Mistake 169- I visited Toronto, Canada many years ago. I only had a few days. I added a two day trip to Montreal. I reserved a train to Montreal and the return train would give me plenty of time for my afternoon flight from Toronto.
I went out my last night in Montreal and met two gay guys. They ended up taking me all around the gay section of the city to many gay bars. I think we ended up at a club called Pure. I have a lot of photos of me double fisting Heinekens that night. I got very drunk. I remember the two gay guys giving me a ride in a taxi back to my hotel and making sure I got to my room.
The next morning I woke up at 9:30am hungover. My train was at 10am. I freaked out and started to pack my bags. I realized I would miss my train. I still rushed all the way to the train station. I had a splitting headache and chugged Diet Cokes with Advil the taxi ride to the station.
The cost to change my train was no problem. But the next train wouldn’t get me into Toronto until later in the afternoon. I would miss my flight. I had to call Expedia or whatever travel website I used back then. They could change my flight but it would cost me $150. I remember laughing (was I still drunk?) and said “wow this is an expensive hangover!” Also, the next flight wouldn’t be until the next morning. I had to work that same evening I would arrive home. I managed to stay with a friend in Toronto to avoid a hotel bill. Then I got home with enough time for a nap before working that night. Such a mess for one night of drinking.
It does seem easier. But there are still times I wish I could drink. I wish I was capable of moderating.I wish I was “normal”.
Then again, I do feel happier. When I think of how long I battled depression, it almost feels the alcohol was the main source of it. It was keeping me numb and I suffered so many regrets due to my drinking. I have not found all the answers to life with my short 5 months of sobriety, but I am finding self-love.
Two years ago, I traveled a lot around Asia. I rememeber I told a friend I wanted to get a tattoo that said “love” or “love myself” or something similar. I wanted to get it in Sanskrit or Thai or another languages from a country I enjoyed. My friend asked me why I wanted a tattoo like that. I replied “as a reminder to love myself. ” She told me I shouldn’t need a tattoo for that.

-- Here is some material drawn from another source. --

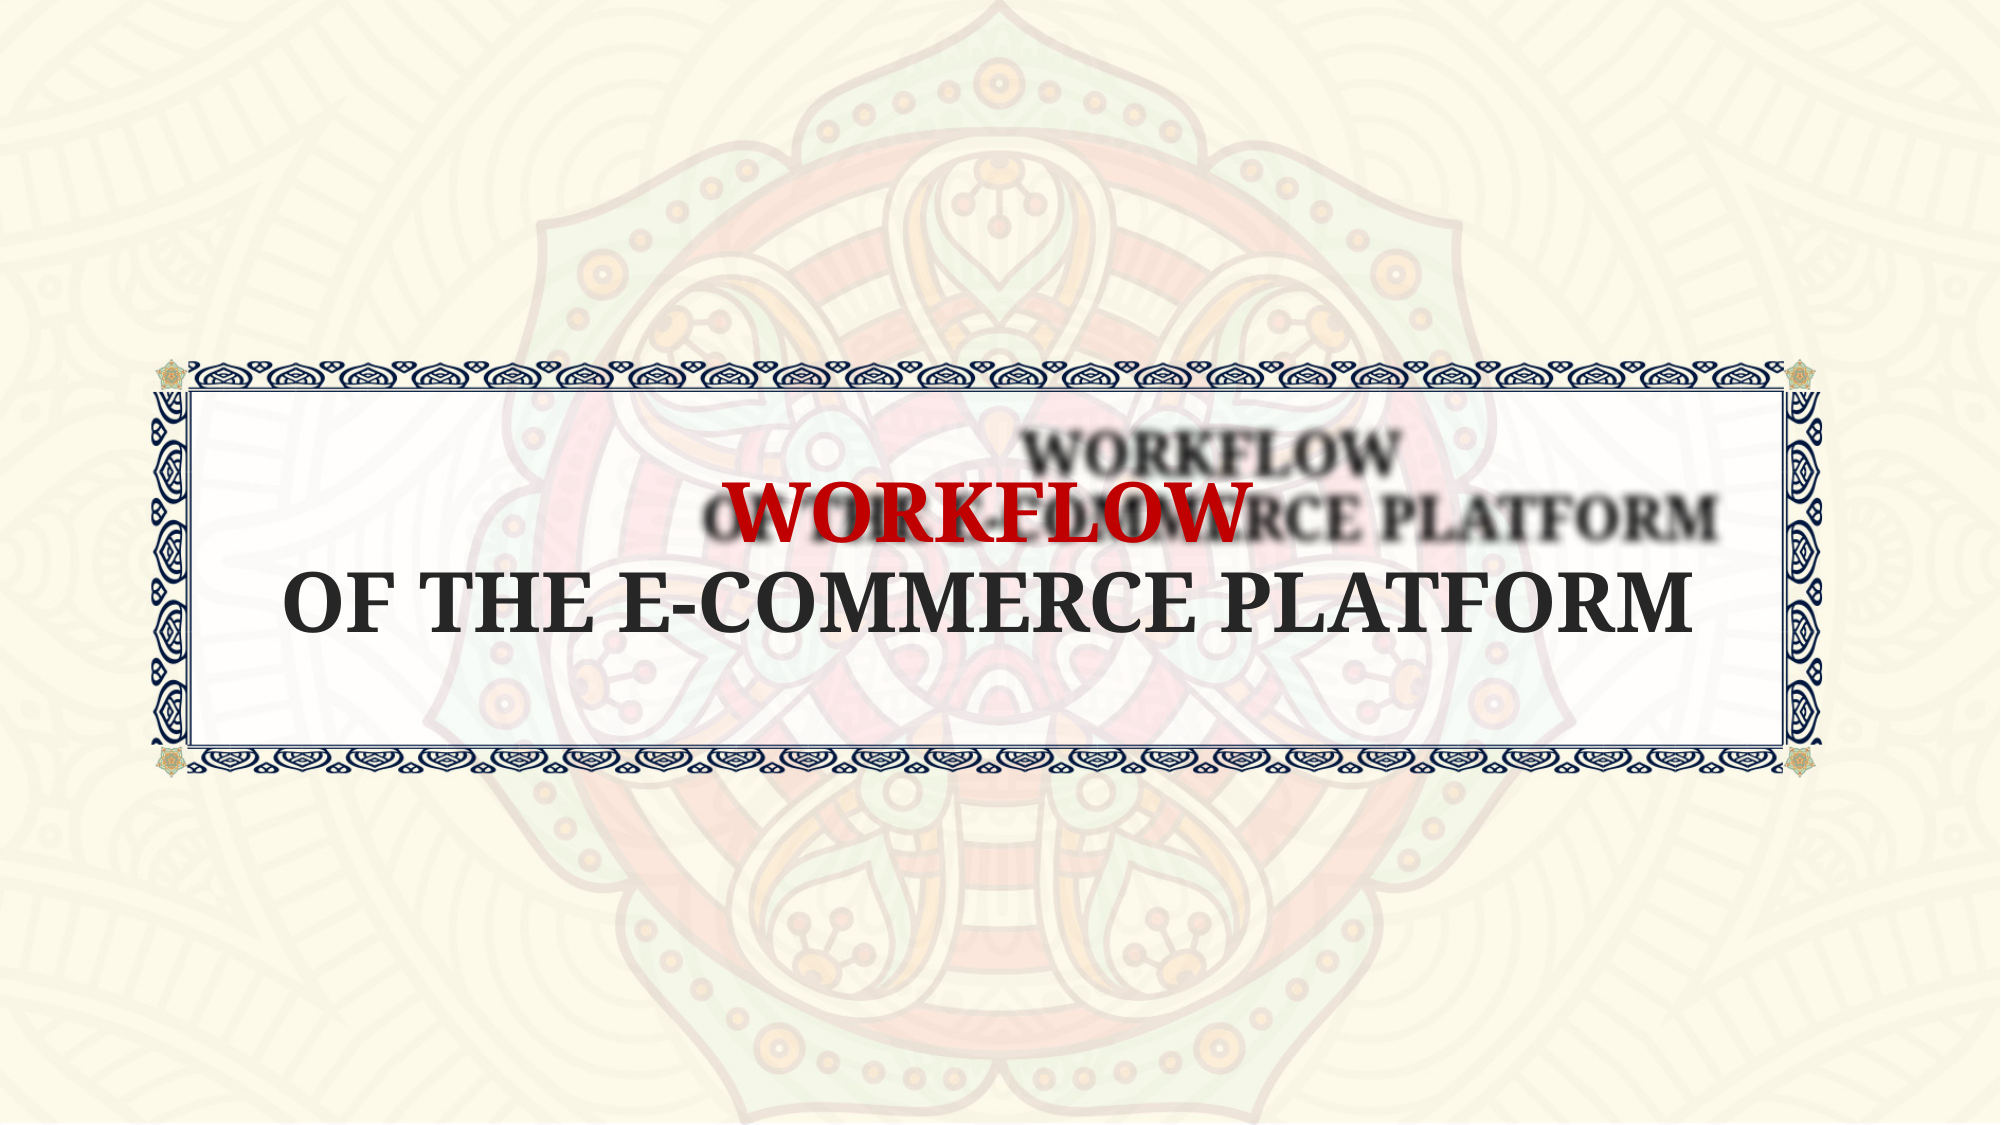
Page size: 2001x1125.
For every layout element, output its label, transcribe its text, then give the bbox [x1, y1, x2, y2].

She was right. I never got the tattoo because I couldn’t figure out a correct translation. It did get an “om”, which is a Hindu symbol, but I got it as a reminder to balance out my life. I did not realize how alcohol was keeping my life so lopsided. It made so much else heavy with guilt and pain. I wasted so much time recovering. I kept putting off returning to school. I spent so much money on my habit. Now I am learning to balance work, school, finances, travel, and personal life all while staying sober. I am honestly feeling such an improvement in all areas of my life.

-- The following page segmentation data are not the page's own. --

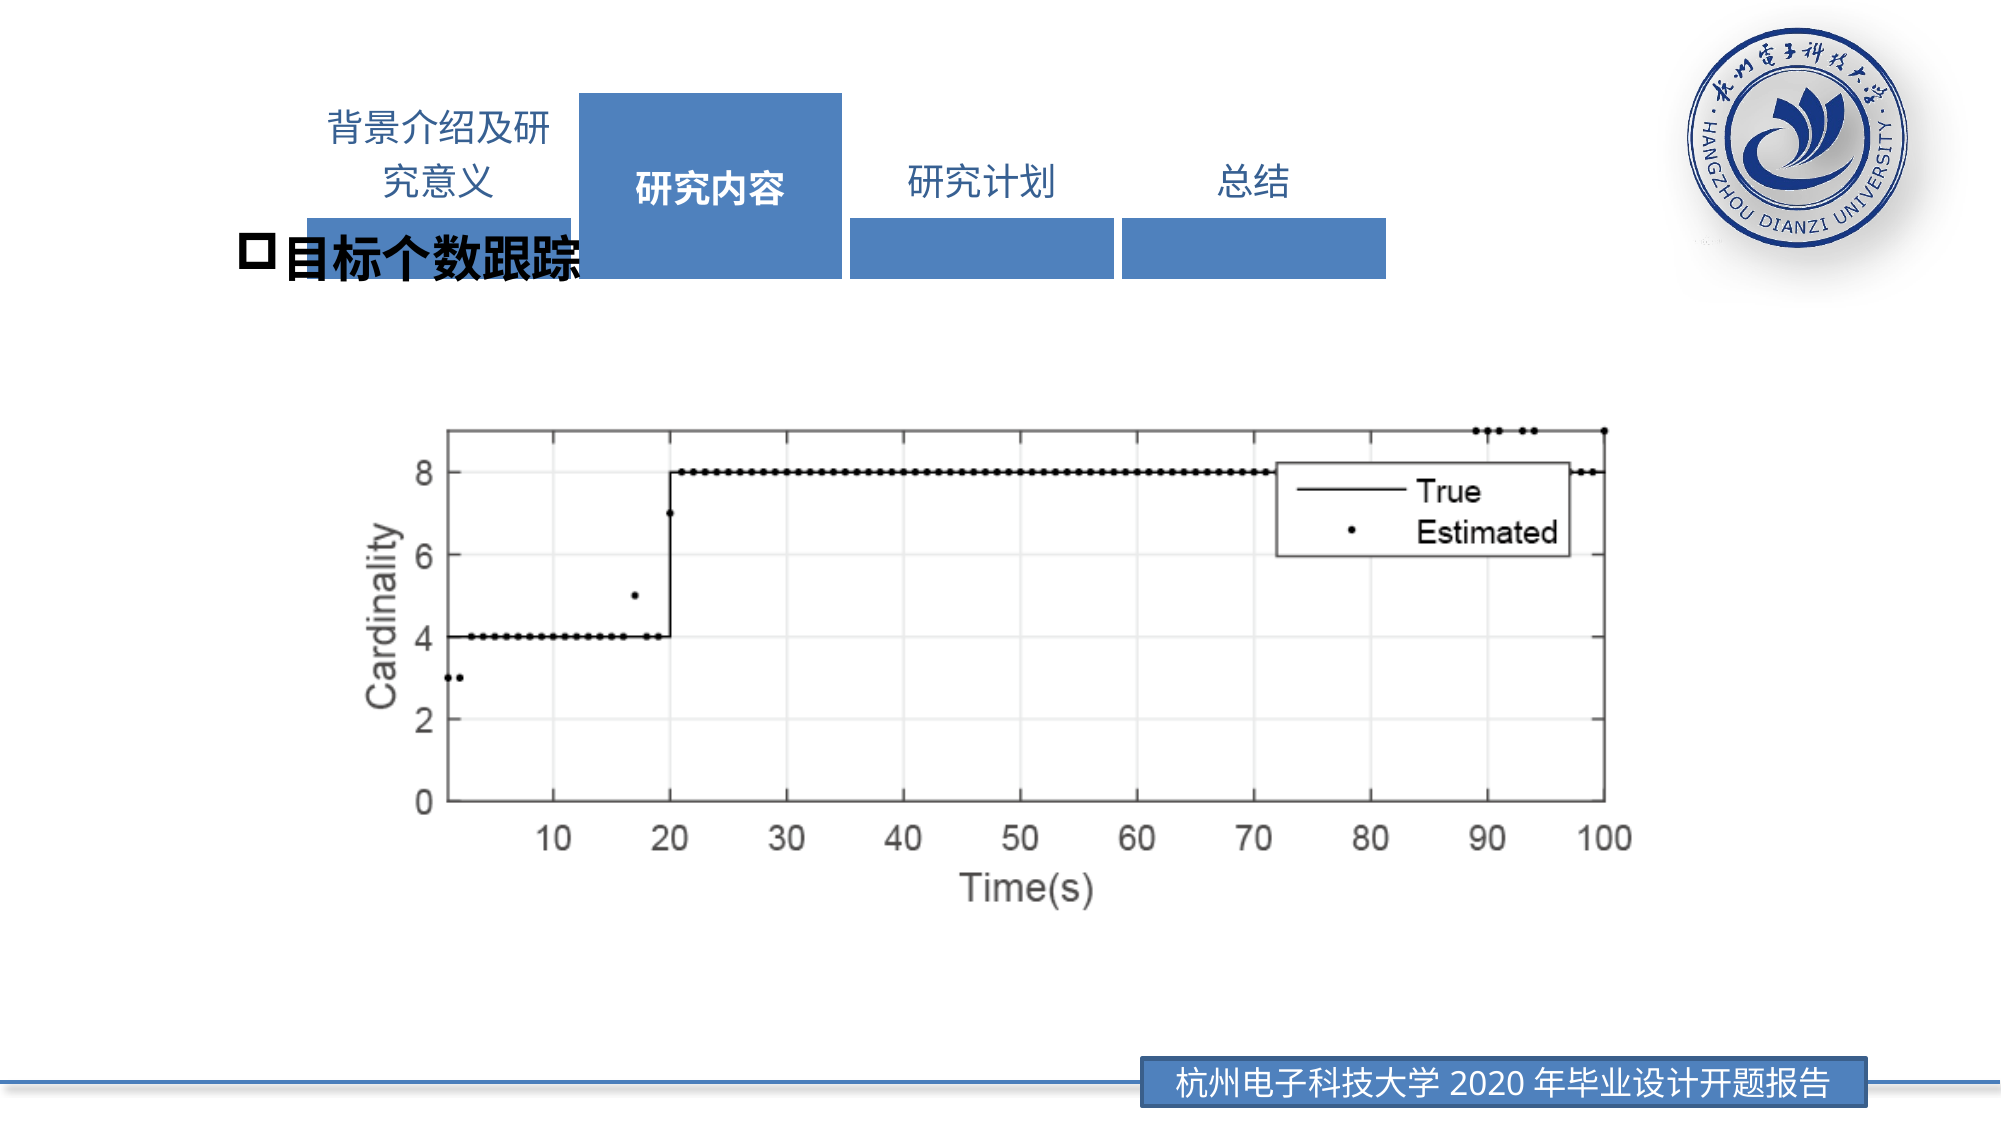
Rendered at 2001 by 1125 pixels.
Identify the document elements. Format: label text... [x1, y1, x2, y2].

table_header 背景介绍及研究意义 [307, 93, 571, 209]
picture [253, 345, 1747, 983]
table_cell [1122, 218, 1386, 279]
table_header 总结 [1122, 93, 1387, 209]
text_box 目标个数跟踪 [220, 219, 1221, 295]
table_header 研究计划 [850, 93, 1114, 209]
picture [1679, 19, 1916, 256]
table_header 研究内容 [579, 93, 842, 219]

5 months does not seem all the exciting but it does seem surreal. I never imagine I would not drink alcohol for this long. Again, no huge treats planned. I got a lot of work to do for my class. It feels great knowing I have a sober brain to do all of it.

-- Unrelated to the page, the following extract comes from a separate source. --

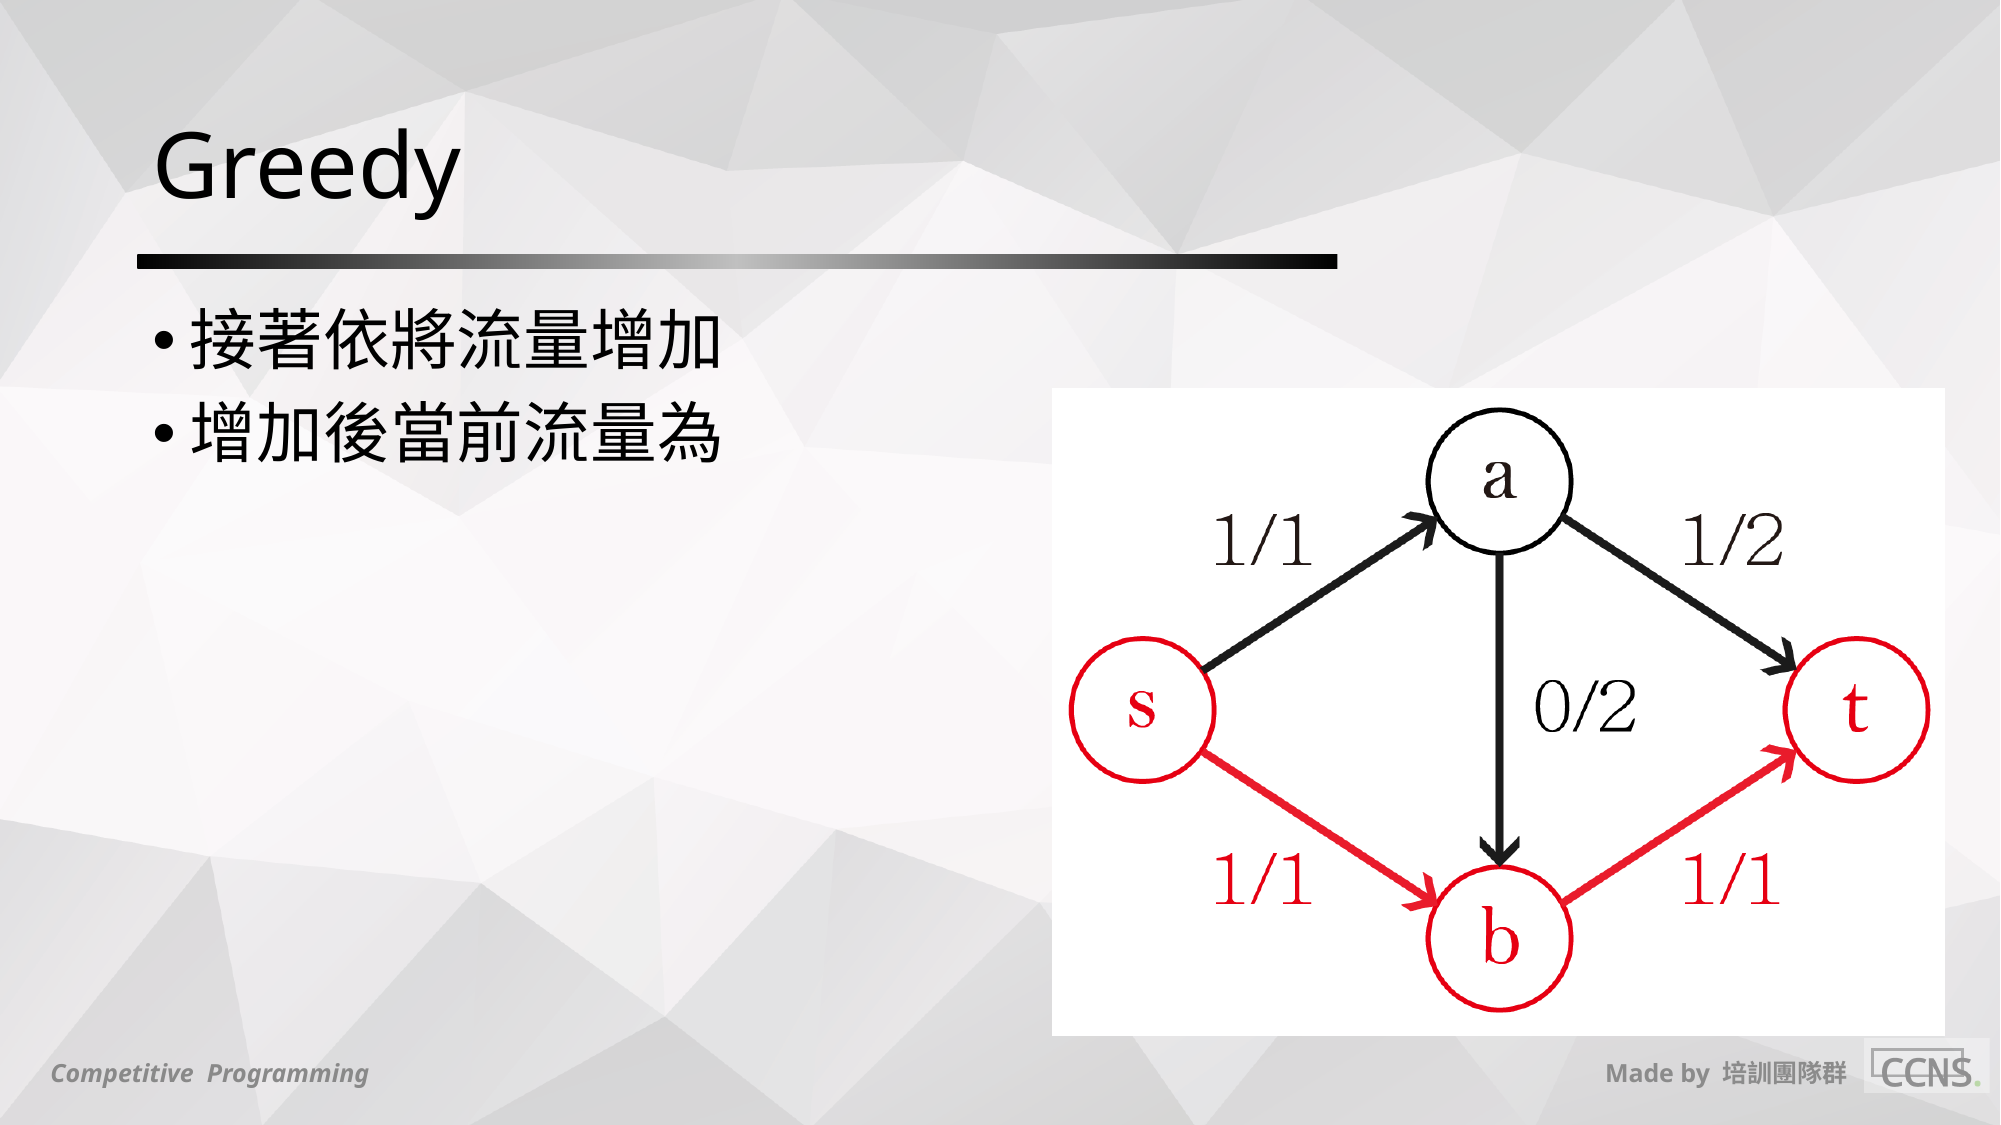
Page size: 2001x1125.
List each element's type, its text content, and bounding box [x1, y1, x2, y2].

picture [0, 0, 2000, 1125]
title Greedy [137, 59, 1863, 278]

Mistake 150- It does not seem like a huge mistake, but it was something I regretted and time I will never get back.
My friend and I were traveling in Goa. We were staying with a friend. He and I stayed up late making sangria from two bottles of very cheap Indian wine. We both had the worst headaches when we tried to get up the next day. Our friend who lived there kept putting pitchers of water in between our beds all day. We slept all day. We would wake up just to take ibuprofen, drink water, and maybe go to the bathroom. We wasted a whole day that could have been spent at the gorgeous beaches or visiting a fort of a tourist site. We were too hungover.
I still partied a lot the rest of our stay. My friend did not. I think that was when our travel friendship started to break down and ended a few weeks later.